INFORMATION:
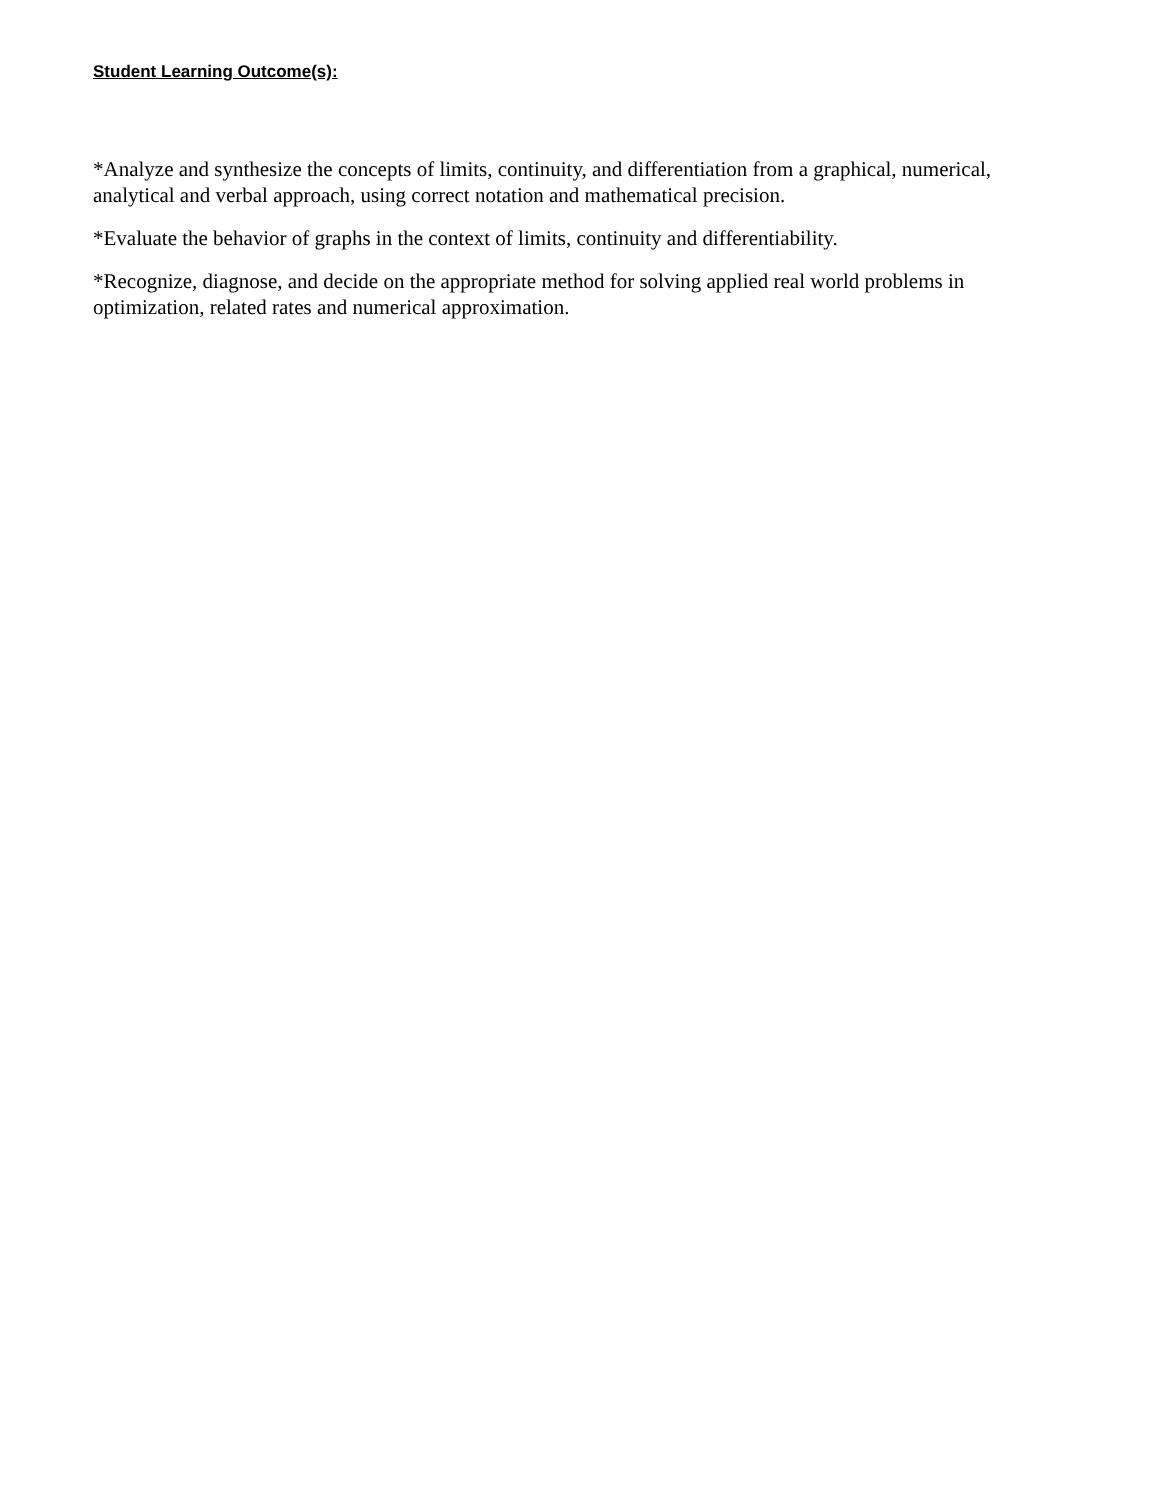Student Learning Outcome(s):
*Analyze and synthesize the concepts of limits, continuity, and differentiation from a graphical, numerical, analytical and verbal approach, using correct notation and mathematical precision.
*Evaluate the behavior of graphs in the context of limits, continuity and differentiability.
*Recognize, diagnose, and decide on the appropriate method for solving applied real world problems in optimization, related rates and numerical approximation.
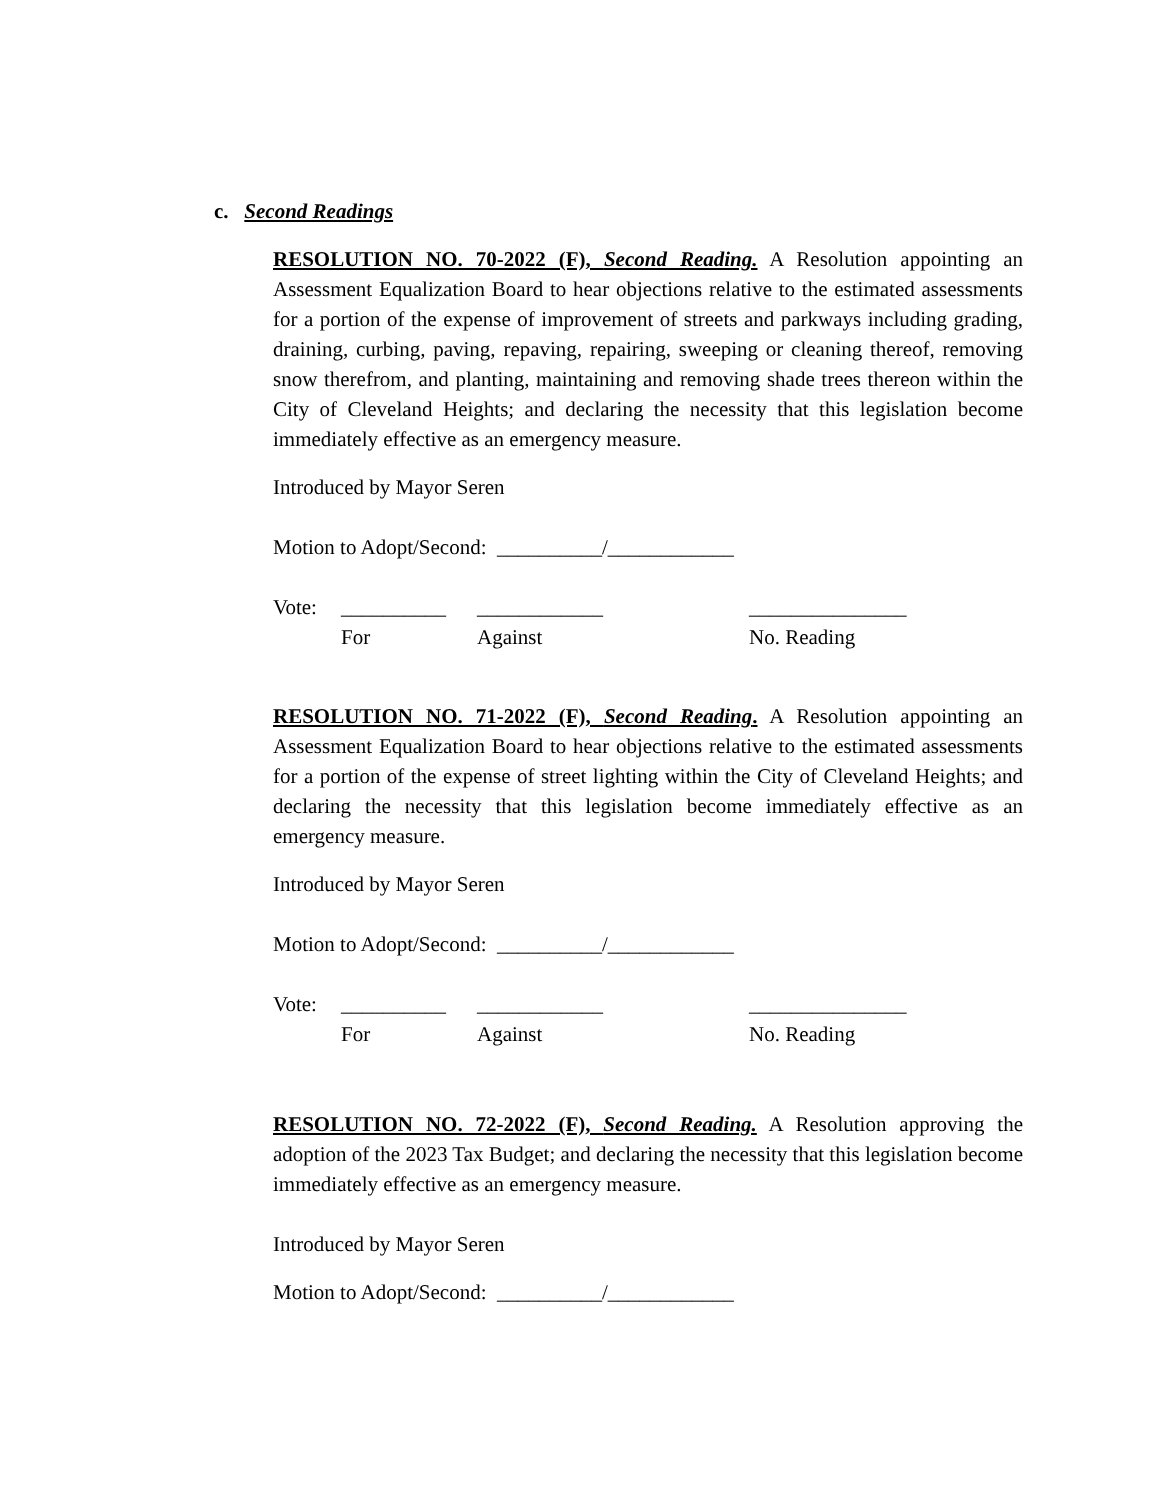c. Second Readings
RESOLUTION NO. 70-2022 (F), Second Reading. A Resolution appointing an Assessment Equalization Board to hear objections relative to the estimated assessments for a portion of the expense of improvement of streets and parkways including grading, draining, curbing, paving, repaving, repairing, sweeping or cleaning thereof, removing snow therefrom, and planting, maintaining and removing shade trees thereon within the City of Cleveland Heights; and declaring the necessity that this legislation become immediately effective as an emergency measure.
Introduced by Mayor Seren
Motion to Adopt/Second: __________/____________
Vote: __________ ____________ _______________
For Against No. Reading
RESOLUTION NO. 71-2022 (F), Second Reading. A Resolution appointing an Assessment Equalization Board to hear objections relative to the estimated assessments for a portion of the expense of street lighting within the City of Cleveland Heights; and declaring the necessity that this legislation become immediately effective as an emergency measure.
Introduced by Mayor Seren
Motion to Adopt/Second: __________/____________
Vote: __________ ____________ _______________
For Against No. Reading
RESOLUTION NO. 72-2022 (F), Second Reading. A Resolution approving the adoption of the 2023 Tax Budget; and declaring the necessity that this legislation become immediately effective as an emergency measure.
Introduced by Mayor Seren
Motion to Adopt/Second: __________/____________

EXERCISE GOAL: Which of the lines in the material carry the string "limits"? Pull them out.

OUTPUT OF THE TASK:
*Analyze and synthesize the concepts of limits, continuity, and differentiation from a graphical, numerical, analytical and verbal approach, using correct notation and mathematical precision.
*Evaluate the behavior of graphs in the context of limits, continuity and differentiability.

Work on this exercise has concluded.